L’Aquaplaning Detector rappresenta un passo avanti significativo nella sicurezza stradale, permettendo alle auto di rilevare il rischio di aquaplaning in anticipo e intervenire tempestivamente. Questo sistema, sviluppato da un ingegnere meccanico, utilizza una combinazione di sensori, algoritmi e dati in tempo reale per prevenire la perdita di aderenza causata dall’acqua sulla carreggiata. L’obiettivo è ridurre gli incidenti legati a questa condizione pericolosa, che ha colpito milioni di automobilisti nel corso degli anni.
Un sistema predittivo per la sicurezza stradale
Il sistema Aquaplaning Detector analizza la dinamica della strada e prevede l’imminenza del galleggiamento.
L’innovazione risiede nella capacità del veicolo di non essere più un semplice strumento passivo, ma un’entità in grado di analizzare e prevedere il rischio di aquaplaning. L’algoritmo, integrato nel sistema di controllo elettronico, incrocia dati acustici, immagini delle telecamere e informazioni sulla velocità del veicolo per stimare lo spessore del velo d’acqua. Questo calcolo avviene in millisecondi, permettendo al sistema di determinare la velocità critica di aquaplaning e di intervenire prima che il guidatore percepisca la perdita di controllo.

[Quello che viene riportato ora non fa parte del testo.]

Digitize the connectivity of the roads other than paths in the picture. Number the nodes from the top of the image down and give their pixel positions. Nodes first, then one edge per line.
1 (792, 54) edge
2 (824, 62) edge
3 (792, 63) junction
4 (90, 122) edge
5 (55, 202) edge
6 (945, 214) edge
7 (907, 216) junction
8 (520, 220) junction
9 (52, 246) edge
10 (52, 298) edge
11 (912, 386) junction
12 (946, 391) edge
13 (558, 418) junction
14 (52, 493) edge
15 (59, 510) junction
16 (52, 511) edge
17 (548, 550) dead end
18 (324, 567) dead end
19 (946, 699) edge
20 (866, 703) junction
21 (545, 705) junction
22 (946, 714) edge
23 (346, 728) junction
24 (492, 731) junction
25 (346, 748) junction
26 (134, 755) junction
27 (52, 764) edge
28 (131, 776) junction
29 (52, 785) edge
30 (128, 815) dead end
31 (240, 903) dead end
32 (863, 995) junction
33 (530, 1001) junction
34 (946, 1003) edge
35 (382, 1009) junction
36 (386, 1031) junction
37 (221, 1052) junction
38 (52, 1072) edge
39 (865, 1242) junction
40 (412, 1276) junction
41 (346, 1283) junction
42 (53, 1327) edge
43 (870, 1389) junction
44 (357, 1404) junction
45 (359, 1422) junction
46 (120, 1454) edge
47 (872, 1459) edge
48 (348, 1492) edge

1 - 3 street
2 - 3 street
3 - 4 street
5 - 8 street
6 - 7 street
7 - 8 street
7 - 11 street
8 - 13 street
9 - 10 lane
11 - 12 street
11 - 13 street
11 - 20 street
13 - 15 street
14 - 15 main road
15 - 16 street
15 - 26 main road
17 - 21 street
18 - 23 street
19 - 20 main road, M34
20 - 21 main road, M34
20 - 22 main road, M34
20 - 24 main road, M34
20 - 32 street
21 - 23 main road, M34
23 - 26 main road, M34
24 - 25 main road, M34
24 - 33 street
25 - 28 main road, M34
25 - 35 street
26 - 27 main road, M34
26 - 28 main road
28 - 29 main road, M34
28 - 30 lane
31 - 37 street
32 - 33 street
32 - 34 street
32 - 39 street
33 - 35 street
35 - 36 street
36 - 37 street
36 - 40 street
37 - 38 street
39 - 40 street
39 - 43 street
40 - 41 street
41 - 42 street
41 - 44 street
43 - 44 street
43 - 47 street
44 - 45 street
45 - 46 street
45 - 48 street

Un ecosistema di sensori per “sentire” l’acqua
Il sistema si basa su un’architettura tecnica complessa, che integra sensori acustici, ultrasuoni e telecamere per rilevare la presenza d’acqua sulla carreggiata. Posizionati nei passaruota o nella parte inferiore del paraurti anteriore, i sensori analizzano il timbro e l’intensità del rumore generato dall’acqua spruzzata dalle ruote e dal fondo stradale. Questi dati vengono combinati con le immagini delle telecamere ADAS, che rilevano la riflettanza della sede stradale e la presenza di pozzanghere o strati idrici significativi. Inoltre, i sensori di velocimetria e micro-slittamento alle ruote monitorano la velocità angolare di ogni singola ruota, rilevando variazioni impercettibili per il guidatore ma chiaramente interpretabili dai centralini di bordo.

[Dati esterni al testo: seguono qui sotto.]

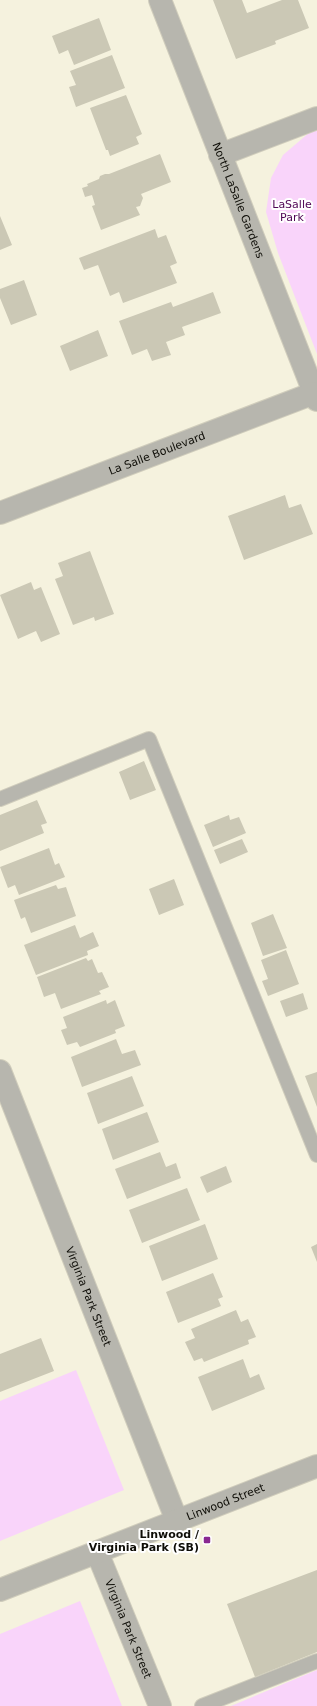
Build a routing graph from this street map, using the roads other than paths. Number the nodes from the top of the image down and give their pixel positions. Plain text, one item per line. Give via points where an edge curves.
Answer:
1 (160, 0) edge
2 (317, 118) edge
3 (220, 155) junction
4 (316, 396) edge
5 (0, 513) edge
6 (0, 799) edge
7 (0, 1071) edge
8 (317, 1155) edge
9 (317, 1466) edge
10 (177, 1521) junction
11 (97, 1552) junction
12 (0, 1590) edge
13 (317, 1661) edge
14 (160, 1706) edge
15 (202, 1706) edge

1 - 3 street, North LaSalle Gardens
2 - 3 street
3 - 4 street, North LaSalle Gardens
4 - 5 street, La Salle Boulevard
6 - 8 lane via 149,739
7 - 10 street, Virginia Park Street
9 - 10 street, Linwood Street
10 - 11 street, Linwood Street
11 - 12 street, Linwood Street
11 - 14 street, Virginia Park Street
13 - 15 lane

Il sistema non si limita a rilevare la presenza d’acqua, ma si occupa anche di calcolare la velocità critica di aquaplaning, utilizzando parametri reali del veicolo, come il carico verticale, la pressione delle gomme e la profondità residua del battistrada. Questi dati vengono elaborati in tempo reale per determinare il rischio e attuare contromisure attive, come l’adeguamento dei sistemi ADAS, il pre-carico dell’impianto frenante e la ricalibrazione del controllo di trazione.
Un’evoluzione verso il veicolo connesso
L’Aquaplaning Detector è solo un tassello di un’evoluzione più ampia verso i veicoli connessi (V2X).

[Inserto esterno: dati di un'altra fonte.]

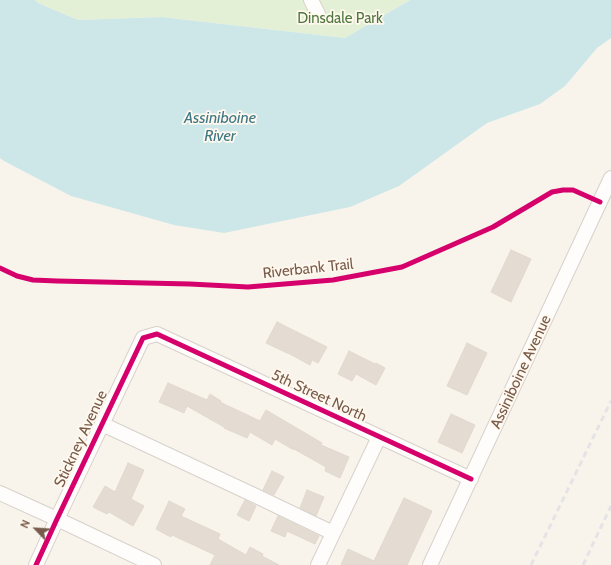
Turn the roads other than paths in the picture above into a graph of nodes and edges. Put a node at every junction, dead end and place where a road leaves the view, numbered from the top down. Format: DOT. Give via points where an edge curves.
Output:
graph roads {
  1 [pos="312,0"];
  2 [pos="318,14"];
  3 [pos="611,178"];
  4 [pos="157,334"];
  5 [pos="102,424"];
  6 [pos="379,437"];
  7 [pos="471,479"];
  8 [pos="0,493"];
  9 [pos="57,518"];
  10 [pos="333,533"];
  11 [pos="36,565"];
  12 [pos="154,565"];
  13 [pos="318,565"];
  14 [pos="430,565"];
  1 -- 2 [label="street"];
  3 -- 7 [label="street, Assiniboine Avenue"];
  4 -- 5 [label="street, Stickney Avenue" via="143,338"];
  4 -- 6 [label="street, 5th Street North"];
  5 -- 9 [label="street, Stickney Avenue"];
  5 -- 10 [label="street"];
  6 -- 7 [label="street, 5th Street North"];
  6 -- 10 [label="street"];
  7 -- 14 [label="street, Assiniboine Avenue"];
  8 -- 9 [label="street"];
  9 -- 11 [label="street, Stickney Avenue"];
  9 -- 12 [label="street"];
  10 -- 13 [label="street"];
}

Questo sistema non solo migliora la sicurezza del singolo veicolo, ma contribuisce anche a una mappatura in tempo reale dei punti critici d’accumulo idrico, grazie ai dati aggregati raccolti da flotte di veicoli equipaggiati. Questi dati permettono agli enti gestori delle strade di programmare interventi mirati per migliorare il drenaggio e la sicurezza stradale. Inoltre, i veicoli connessi possono trasmettere allertas in tempo reale a altri veicoli, creando una rete di sicurezza che si estende oltre il singolo veicolo.
L’Aquaplaning Detector rappresenta un’innovazione significativa nel settore automotive, combinando tecnologia avanzata, dati in tempo reale e una logica predittiva per migliorare la sicurezza stradale. Con un sistema in grado di anticipare il rischio di aquaplaning, l’automobilista può guidare con maggiore tranquillità, sapendo che il veicolo è in grado di intervenire prima che si verifichi una situazione pericolosa.